Tiers compose: a password-protected track with customerEmail set requires unlock first, then email verification before answer. We tested both gates firing in order; works as expected.

Patterns

Approval gate (most common)

const answer = await track.confirm({
  prompt: "Send this invoice for payment?",
});

if (answer.status !== "answered" || answer.value === false) {
  await track.fail({ reason: "Not approved", retryable: false });
  return;
}
// ... proceed with sending

Branching choice

const answer = await track.ask({
  kind: "choice",
  prompt: "How should we handle this duplicate contact?",
  config: {
    options: [
      { value: "merge",  label: "Merge — keep newest fields" },
      { value: "keep",   label: "Keep both" },
      { value: "delete", label: "Delete the duplicate" },
    ],
  },
});

if (answer.status !== "answered") {
  await track.fail({ reason: `No answer (${answer.status})` });
  return;
}

switch (answer.value) {
  case "merge":  await mergeContact(); break;
  case "keep":   /* no-op */ break;
  case "delete": await deleteDuplicate(); break;
}

Missing data collection

// Customer didn't include their billing email when signing up;
// the agent collects it before generating the first invoice.
const answer = await track.askText({
  prompt: "What email should we send invoices to?",
  validate: "email",
});

if (answer.status === "answered") {
  await saveBillingEmail(answer.value);
}

Caveats + gotchas

  • customerEmail is required for asks. Tracks without it cannot call any ask method — the SDK returns requires_customer_email. Set it at createTrack() time.
  • One open ask per track at a time. Trying to open a second ask while one is still pending returns already_awaiting. Cancel the first with track.cancelInputRequest() if you need to switch contexts.
  • Timeouts don’t auto-reap yet. Today, when the deadline passes, your SDK call returns with status: "timeout" and you handle it in your agent code. The DB-side sweeper that flips state automatically (and fires the input_request.timeoutwebhook) ships in v1.2. If your agent isn’t running when the timeout would fire, the row stays in open until you re-run it.
  • The customer never signs up for Porch. The magic-link cookie binds them to one track for 7 days. No account, no profile, no dashboard. We are not creating a second product for your customer to learn.
  • Plan caps apply. Free: 25 asks/mo. Pro ($99): 1,000 asks/mo with a 24h / 100-ask grace window. Past grace, ask creation returns monthly_ask_limit_reached. Email us for Enterprise above that.

Webhook events

Every ask lifecycle event fires an outbound webhook (when you have an endpoint registered). See the Webhooks reference for signing, retry, and payload shape details.
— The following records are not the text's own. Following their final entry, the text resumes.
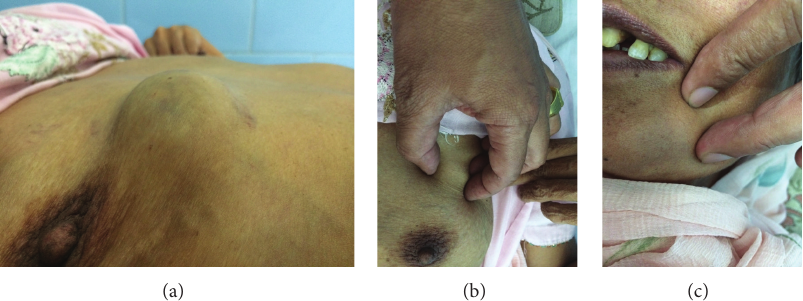
Figure 1: (a) Subcutaneous nodule seen in the anterior chest wall below the right breast. (b) Another subcutaneous nodule seen in the anterior chest wall just near the left breast. (c) Subcutaneous nodule in the mandible.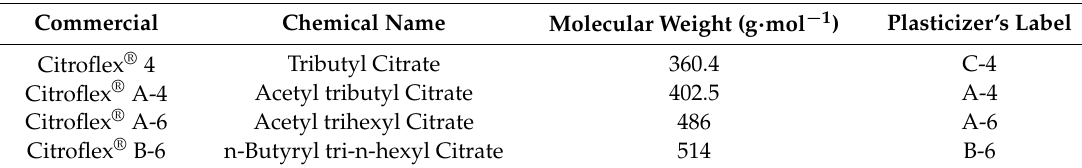
Table 1. Commercial and chemical names of used plasticizers, their molecular weights, and labels.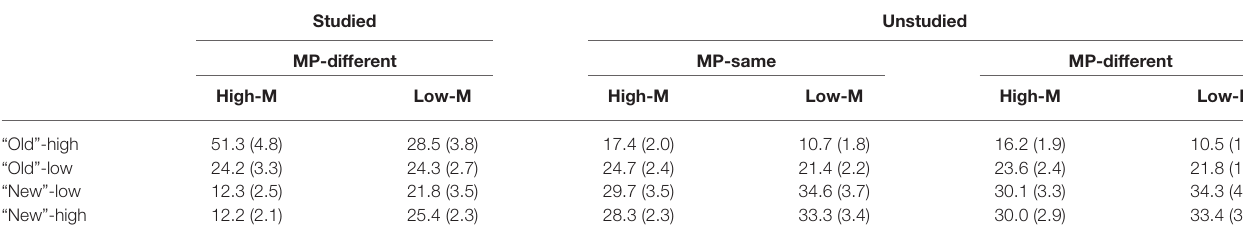
TABLE 2 | Mean percentage of responses in each condition . Studied Unstudied MP-different MP-same MP-different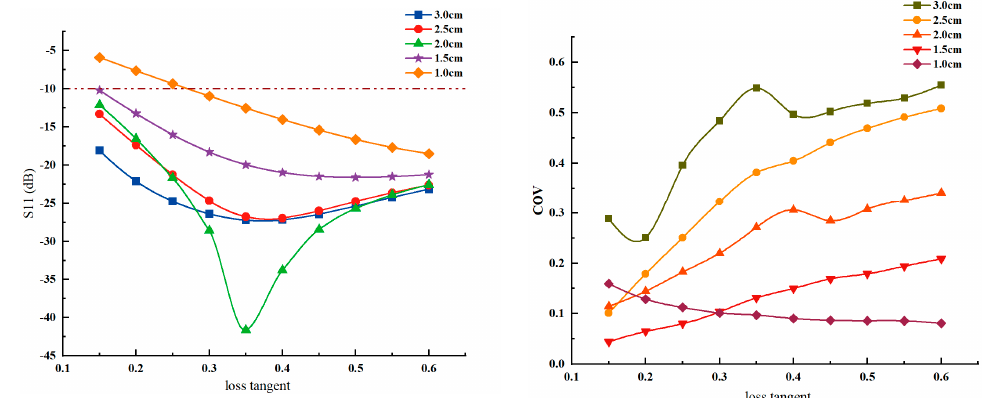
Figure 10. Effect of loss tangent on microwave efficiency and temperature uniformity (reflectance coefficients for different water heights are depicted on the left and COV for different water heights on the right).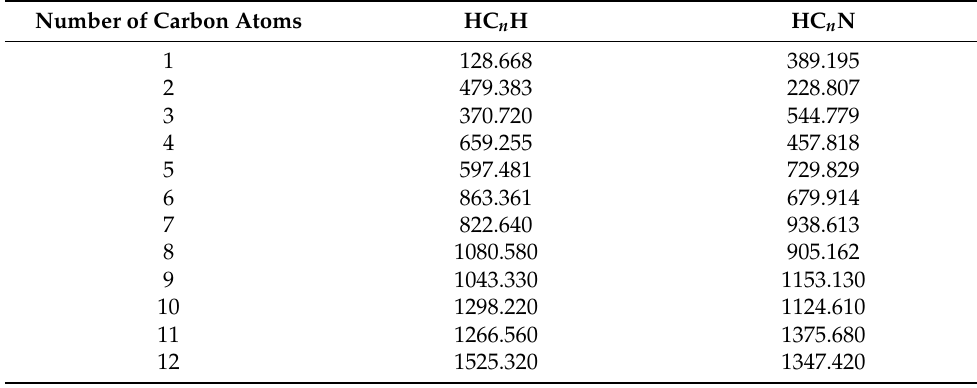
Table 1. Enthalpies of formation of the HC n H and HC n N chain families computed using the G4 composite model. All values are in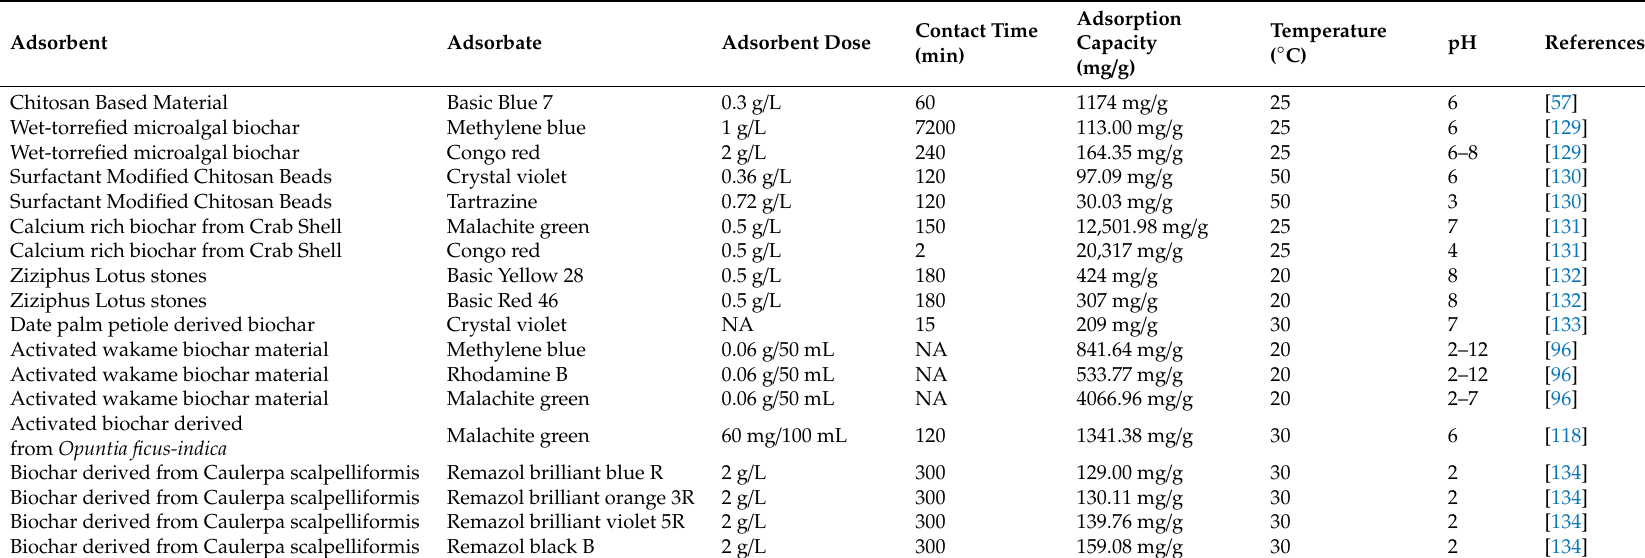
Table 4. Adsorption capacities of various biochar adsorbents for the removal of di ff erent dyes from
  • input_request.created— agent paused; ask is open. Use to alert the customer (Slack DM, SMS, email) outside the in-app status page.
  • input_request.answered— customer responded. Payload carries answerValue and duration_ms. Use to clear “waiting on customer” alerts or log to your audit trail.
  • input_request.cancelled— agent called cancelInputRequest(). Mirror to your queue so stale “we need your input” notifications stop firing.

See it in action

The landing pageruns scripted demos of asks across four real-world workflows: vendor invoice approval (finance), contract redline review (legal), candidate interview confirmation (recruiting), and cold outreach batch approval (sales). Each demo is the actual status page + ask card with deterministic timing — click any tab to watch the loop end-to-end.